The value of the WHO during the course of the coronavirus outbreak has been evident in three key ways.  First, the WHO’s data collection is providing health officials and policymakers everywhere with constantly updated information, informing their response. This includes the latest information about reported cases from around the world, and also some of the hard science about the virus.

Second, the WHO is leveraging its unique reach to share information about how to prepare for Covid-19 and mitigate its impact. The WHO is a mulit-lateral institution that includes nearly every country on the planet. It is taking advantage of that footprint. In mid-February, the WHO dispatched Dr. Bruce Aylward, a Canadian infectious disease expert, to China. He lead an international team of health officials to get a grounds-eye view of the impact of Covid-19 in China and Beijing’s response. These experts have taken these lessons back to their own countries and regions to prepare for coronavirus. The WHO has also held briefings with African foreign ministers and also with the top UN officials in every country in which there is a large UN presence, including places that are already in the midst of conflict or humanitarian crisis.  
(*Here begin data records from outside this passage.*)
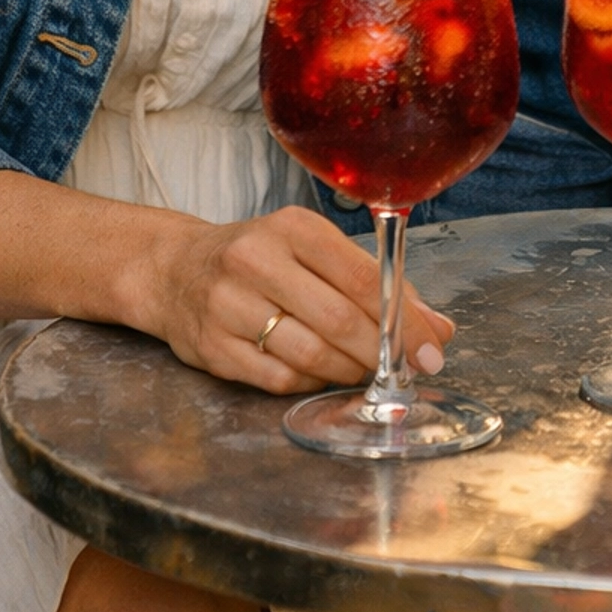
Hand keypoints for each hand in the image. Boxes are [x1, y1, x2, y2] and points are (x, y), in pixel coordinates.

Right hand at [139, 205, 455, 395]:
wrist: (175, 269)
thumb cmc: (261, 258)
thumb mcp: (314, 250)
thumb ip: (374, 283)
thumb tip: (437, 329)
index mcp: (293, 228)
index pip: (360, 276)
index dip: (403, 319)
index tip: (431, 348)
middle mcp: (256, 259)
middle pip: (338, 319)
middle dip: (381, 352)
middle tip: (405, 371)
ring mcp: (228, 304)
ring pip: (309, 353)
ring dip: (347, 370)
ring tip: (363, 371)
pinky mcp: (211, 346)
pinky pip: (277, 378)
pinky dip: (310, 383)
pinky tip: (320, 374)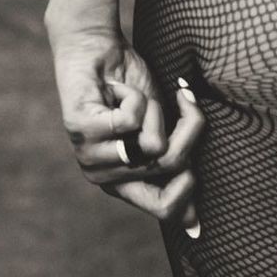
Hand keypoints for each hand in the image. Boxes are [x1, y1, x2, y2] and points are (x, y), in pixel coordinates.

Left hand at [48, 26, 205, 230]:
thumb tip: (196, 228)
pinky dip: (134, 94)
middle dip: (185, 127)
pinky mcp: (80, 129)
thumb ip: (174, 169)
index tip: (194, 158)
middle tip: (174, 103)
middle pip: (171, 163)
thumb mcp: (162, 132)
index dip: (189, 188)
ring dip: (154, 108)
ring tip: (132, 97)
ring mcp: (88, 155)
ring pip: (153, 143)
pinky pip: (132, 118)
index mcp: (122, 184)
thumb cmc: (133, 89)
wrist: (97, 48)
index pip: (164, 208)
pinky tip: (115, 89)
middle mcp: (102, 177)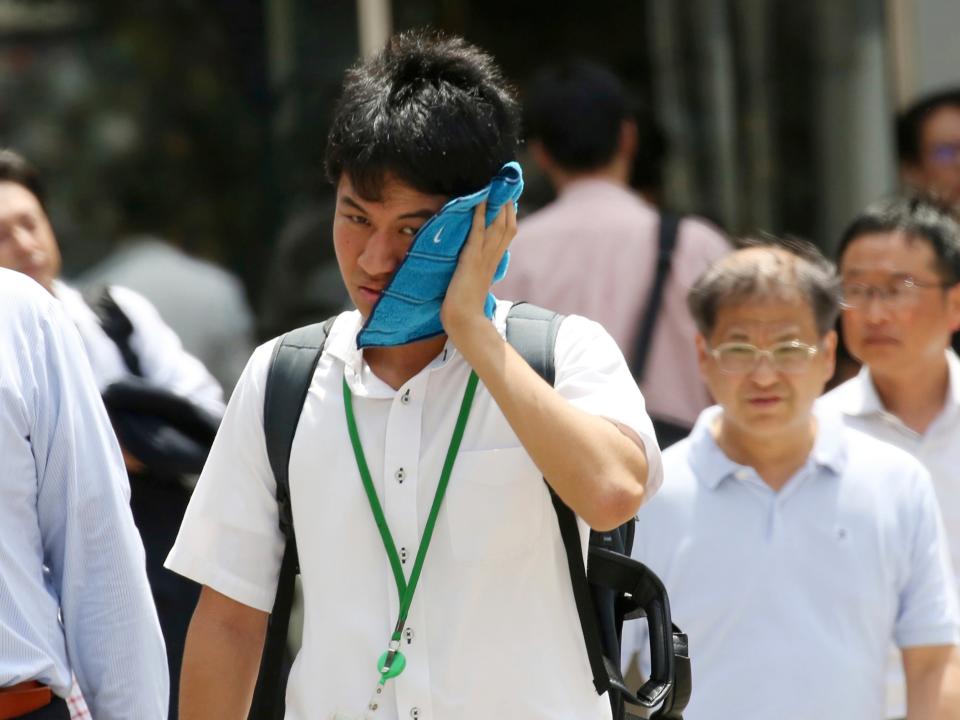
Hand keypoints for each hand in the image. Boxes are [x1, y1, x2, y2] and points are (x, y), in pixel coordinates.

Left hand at [440, 200, 515, 342]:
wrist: (465, 321)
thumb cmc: (466, 307)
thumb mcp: (474, 283)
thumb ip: (477, 272)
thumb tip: (474, 266)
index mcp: (493, 263)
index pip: (507, 235)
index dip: (510, 216)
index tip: (509, 200)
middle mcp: (493, 258)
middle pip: (508, 227)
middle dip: (508, 206)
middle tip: (506, 187)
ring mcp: (483, 258)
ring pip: (498, 227)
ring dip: (498, 206)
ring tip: (496, 187)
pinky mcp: (471, 259)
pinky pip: (478, 233)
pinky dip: (480, 216)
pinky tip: (480, 202)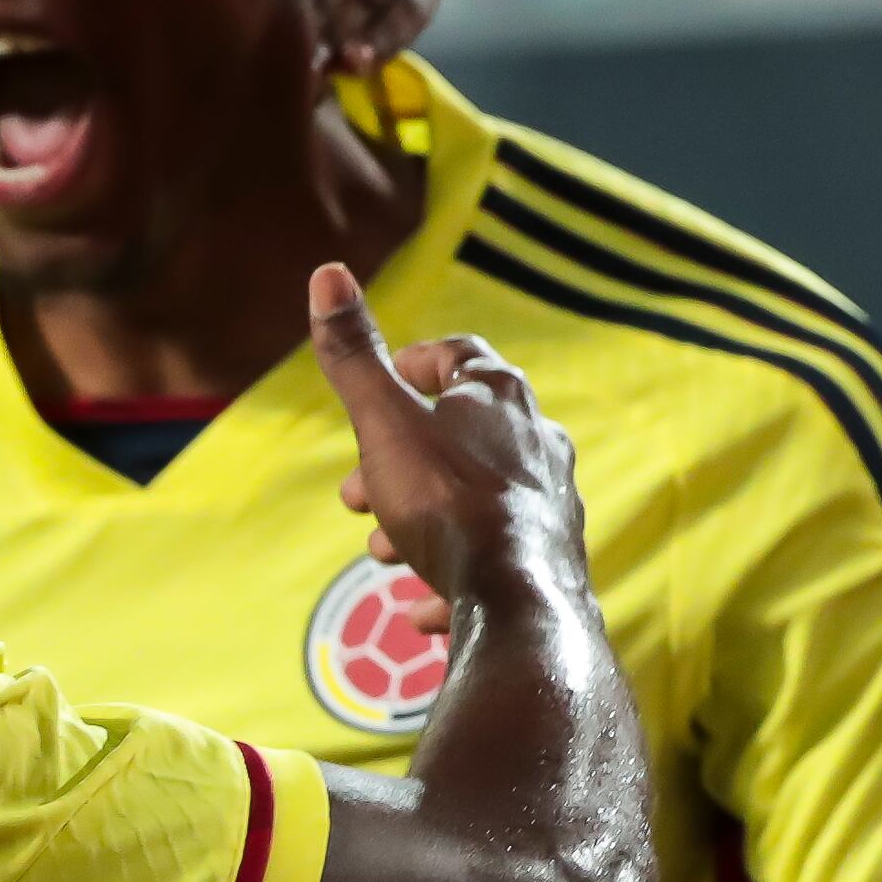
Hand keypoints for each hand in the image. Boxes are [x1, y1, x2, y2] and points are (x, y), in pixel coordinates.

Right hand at [311, 263, 584, 623]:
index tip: (380, 391)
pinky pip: (497, 556)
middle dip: (399, 460)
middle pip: (460, 433)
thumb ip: (355, 358)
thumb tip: (327, 273)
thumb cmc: (446, 502)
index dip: (412, 365)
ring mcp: (550, 496)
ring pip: (475, 495)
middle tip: (358, 494)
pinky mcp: (554, 552)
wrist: (518, 597)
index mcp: (499, 395)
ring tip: (384, 550)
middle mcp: (536, 436)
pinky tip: (427, 607)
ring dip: (421, 518)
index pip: (458, 355)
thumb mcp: (383, 425)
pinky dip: (458, 574)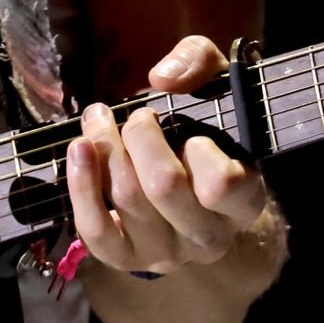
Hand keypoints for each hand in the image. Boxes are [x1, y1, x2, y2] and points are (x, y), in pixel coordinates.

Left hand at [65, 35, 269, 275]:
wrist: (189, 188)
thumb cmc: (207, 131)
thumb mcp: (216, 85)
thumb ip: (200, 62)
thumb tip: (162, 78)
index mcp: (244, 203)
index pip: (222, 184)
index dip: (198, 150)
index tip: (188, 131)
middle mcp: (209, 238)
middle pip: (164, 185)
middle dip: (139, 136)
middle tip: (135, 116)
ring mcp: (167, 254)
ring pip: (127, 199)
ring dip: (105, 147)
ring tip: (98, 118)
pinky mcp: (127, 260)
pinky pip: (96, 231)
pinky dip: (81, 186)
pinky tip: (78, 150)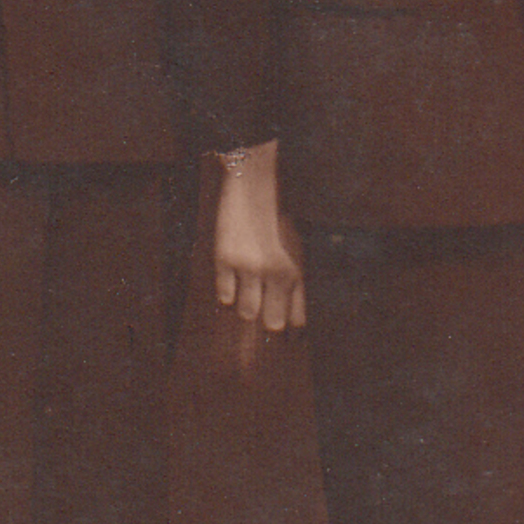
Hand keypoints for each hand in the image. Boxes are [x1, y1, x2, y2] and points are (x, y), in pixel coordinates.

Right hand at [214, 140, 305, 331]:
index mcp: (298, 269)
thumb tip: (298, 326)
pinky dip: (227, 295)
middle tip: (265, 317)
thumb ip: (298, 285)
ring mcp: (249, 267)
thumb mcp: (299, 250)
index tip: (289, 338)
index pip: (299, 319)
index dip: (293, 332)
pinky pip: (224, 296)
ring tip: (249, 291)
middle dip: (268, 323)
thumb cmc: (279, 220)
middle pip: (271, 323)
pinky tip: (233, 280)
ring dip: (247, 307)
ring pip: (246, 312)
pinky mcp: (225, 260)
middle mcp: (276, 272)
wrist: (254, 185)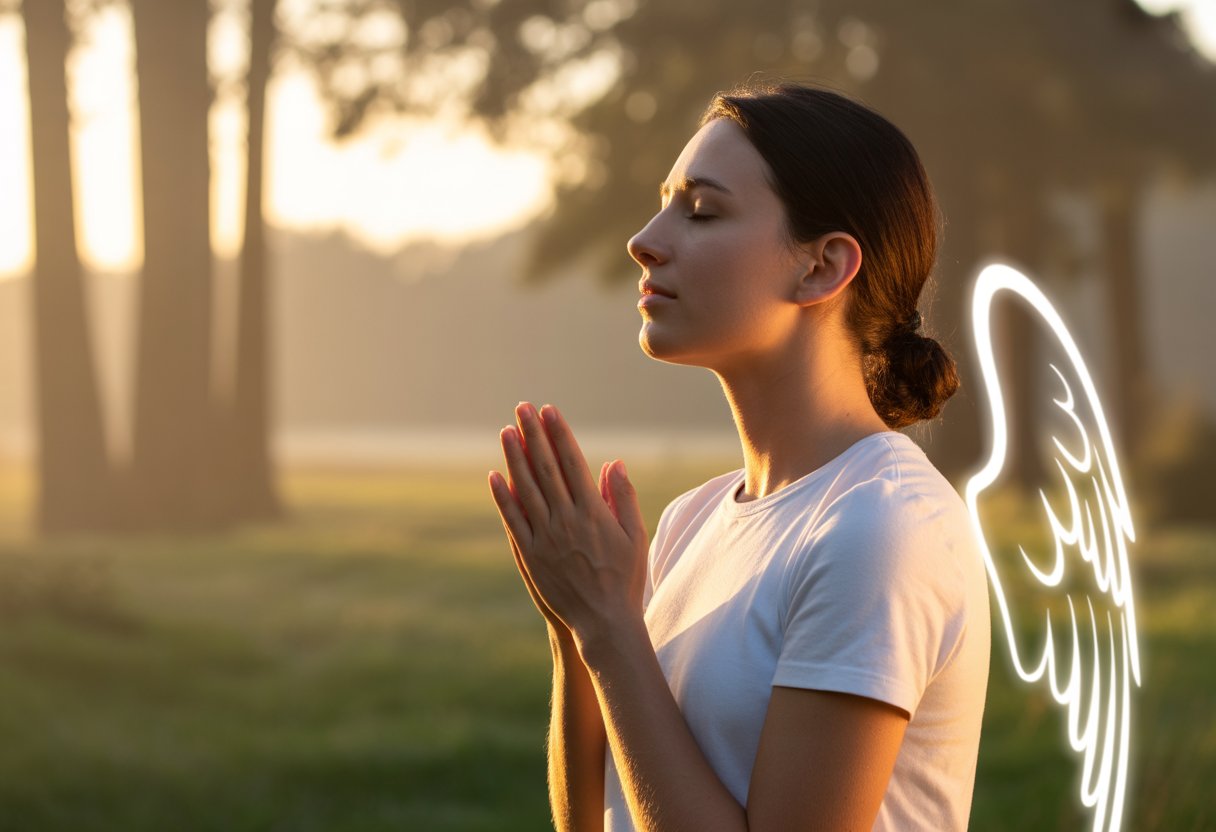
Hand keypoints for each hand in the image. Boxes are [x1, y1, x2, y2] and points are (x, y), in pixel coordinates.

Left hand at [488, 402, 647, 641]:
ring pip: (525, 489)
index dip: (559, 434)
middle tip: (522, 408)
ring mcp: (544, 538)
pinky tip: (495, 476)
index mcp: (593, 512)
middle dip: (533, 435)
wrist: (603, 622)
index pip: (573, 462)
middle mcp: (566, 520)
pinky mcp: (529, 556)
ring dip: (515, 458)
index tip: (549, 411)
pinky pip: (513, 520)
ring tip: (506, 431)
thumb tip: (614, 462)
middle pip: (546, 468)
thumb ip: (624, 497)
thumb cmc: (625, 579)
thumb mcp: (635, 536)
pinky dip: (503, 497)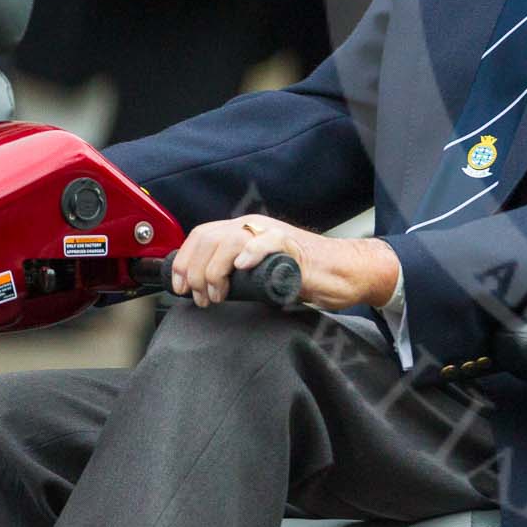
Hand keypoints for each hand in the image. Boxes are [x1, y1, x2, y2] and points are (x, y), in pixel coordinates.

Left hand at [168, 214, 399, 311]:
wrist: (345, 273)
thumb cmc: (306, 277)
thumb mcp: (260, 274)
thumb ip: (236, 274)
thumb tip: (203, 289)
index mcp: (246, 232)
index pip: (202, 235)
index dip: (184, 260)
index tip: (180, 287)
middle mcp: (257, 228)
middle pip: (210, 237)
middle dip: (195, 270)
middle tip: (202, 298)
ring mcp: (275, 235)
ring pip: (231, 237)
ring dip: (215, 269)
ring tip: (218, 293)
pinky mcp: (295, 248)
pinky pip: (268, 241)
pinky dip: (251, 252)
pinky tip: (243, 266)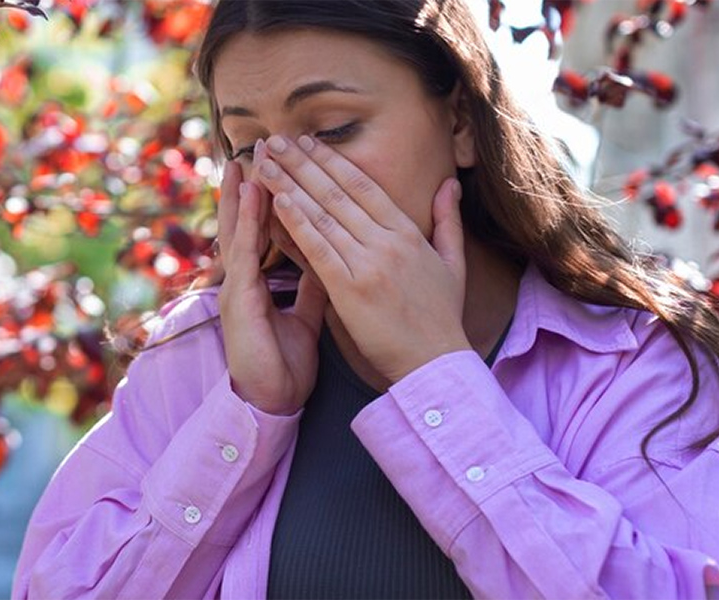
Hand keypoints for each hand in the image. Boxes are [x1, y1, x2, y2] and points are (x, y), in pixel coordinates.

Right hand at [216, 159, 328, 415]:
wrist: (272, 401)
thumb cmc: (284, 364)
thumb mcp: (306, 314)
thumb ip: (315, 283)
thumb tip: (332, 256)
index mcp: (260, 281)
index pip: (265, 230)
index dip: (273, 197)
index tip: (284, 163)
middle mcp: (245, 278)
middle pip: (247, 222)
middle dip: (253, 184)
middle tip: (260, 146)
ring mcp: (237, 287)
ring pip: (239, 229)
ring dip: (242, 192)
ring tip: (250, 156)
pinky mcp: (238, 300)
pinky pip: (243, 253)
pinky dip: (246, 222)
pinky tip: (251, 196)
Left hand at [254, 134, 470, 385]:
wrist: (435, 362)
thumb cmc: (441, 317)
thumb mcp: (453, 263)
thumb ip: (447, 221)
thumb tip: (449, 184)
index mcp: (408, 233)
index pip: (364, 186)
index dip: (332, 162)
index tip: (307, 142)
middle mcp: (388, 241)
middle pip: (337, 193)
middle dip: (302, 163)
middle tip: (274, 140)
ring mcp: (369, 263)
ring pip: (323, 215)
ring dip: (290, 185)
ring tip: (266, 162)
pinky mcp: (351, 289)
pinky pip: (319, 249)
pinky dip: (298, 223)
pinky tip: (278, 202)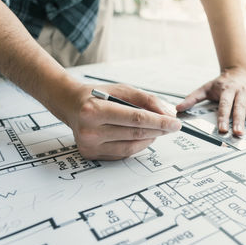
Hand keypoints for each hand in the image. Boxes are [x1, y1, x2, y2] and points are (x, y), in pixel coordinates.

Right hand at [63, 83, 180, 159]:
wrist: (70, 105)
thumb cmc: (96, 96)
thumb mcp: (121, 90)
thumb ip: (145, 100)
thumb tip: (166, 114)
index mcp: (94, 110)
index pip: (135, 118)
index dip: (159, 122)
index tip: (175, 123)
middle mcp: (89, 130)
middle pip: (135, 134)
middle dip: (158, 130)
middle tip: (171, 126)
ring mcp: (90, 146)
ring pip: (131, 147)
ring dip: (150, 139)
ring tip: (157, 130)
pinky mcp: (91, 155)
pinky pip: (123, 153)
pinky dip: (137, 145)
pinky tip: (142, 136)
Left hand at [176, 67, 245, 135]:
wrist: (238, 70)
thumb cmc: (221, 83)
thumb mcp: (206, 88)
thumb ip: (192, 98)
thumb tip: (178, 109)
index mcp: (227, 89)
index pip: (225, 105)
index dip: (223, 118)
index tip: (221, 130)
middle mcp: (241, 90)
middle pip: (240, 107)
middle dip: (239, 120)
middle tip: (238, 133)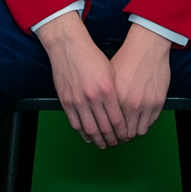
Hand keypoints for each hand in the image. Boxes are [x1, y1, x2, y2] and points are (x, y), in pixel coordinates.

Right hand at [36, 12, 126, 147]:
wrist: (68, 47)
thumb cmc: (91, 56)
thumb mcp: (110, 72)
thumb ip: (114, 93)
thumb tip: (119, 111)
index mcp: (106, 90)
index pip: (117, 120)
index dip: (122, 132)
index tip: (125, 136)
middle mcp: (92, 98)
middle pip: (104, 128)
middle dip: (111, 138)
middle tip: (116, 143)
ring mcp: (77, 101)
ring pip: (89, 129)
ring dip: (97, 139)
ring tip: (103, 144)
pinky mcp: (66, 101)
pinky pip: (75, 123)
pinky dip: (82, 132)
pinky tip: (88, 136)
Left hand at [110, 23, 171, 138]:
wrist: (147, 47)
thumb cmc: (127, 59)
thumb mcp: (109, 78)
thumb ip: (107, 98)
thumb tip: (103, 114)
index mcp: (117, 99)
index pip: (113, 127)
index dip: (111, 132)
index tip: (111, 133)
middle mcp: (132, 105)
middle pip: (127, 133)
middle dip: (123, 135)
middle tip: (121, 134)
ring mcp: (147, 104)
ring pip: (140, 131)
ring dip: (135, 131)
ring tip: (131, 127)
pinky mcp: (159, 102)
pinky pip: (152, 122)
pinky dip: (146, 123)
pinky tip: (141, 118)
Third, the WHO is actively trying to prevent clusters of infections from taking hold in countries with very weak health systems that lack the capacity to handle an outbreak on its own.  This includes countries in sub-Saharan Africa where transmission of Covid-19 could cause disproportionate damage and be much harder to contain. It is here where Dr. Tedros’ call for global solidarity is potentially most fragile.

On February 2, the WHO released a $61.5 million appeal for additional resources to help it manage its preparedness and response activities through April.  As of March 3rd, donors only had contributed one third of that amount, about $21 million. And the largest donor was not a government — it was the Bill and Melinda Gates Foundation, which contributed $9.5 million.

This $61.5 million appeal from the WHO is part of a broader Global Strategic Response Plan that calls for the mobilization of $675 million, most of which will help poorer countries prepare their response to Covid-19.

The United States is typically the largest single donor in situations like this. When the Ebola epidemic took hold in West Africa in 2014, the Obama administration requested from Congress over $6 billion in emergency appropriation, most of which would help countries in West African contain the outbreak. But the Trump administration does not share those instincts. In fact, as the coronavirus outbreak was worsening in February, the White House released a budget request that would cut US funding for the World Health Organization by 52%. 

On March 2nd, the US Agency for International Development announced that it was releasing $37 million from an emergency fund to support preparedness efforts in 25 high-risk countries. This followed an announcement from Germany that it would contribute 50 million euros to the effort; and also from the UN that it would release $15 million from it’s Central Emergency Response Fund. This is certainly a step in the right direction, but the United States and other donors around the world are going to have to dig deeper.

If funding is not quickly provided, Covid-19 could gain a foothold in countries without the capacity to respond on their own. If that happens, the virus could spread indefinitely in countries with weak health systems, creating a persistent reservoir of the virus that could spark global outbreaks for the foreseeable future.

This is where the WHO’s work is most urgent — and where global support for the WHO is more than charity, it’s self interest.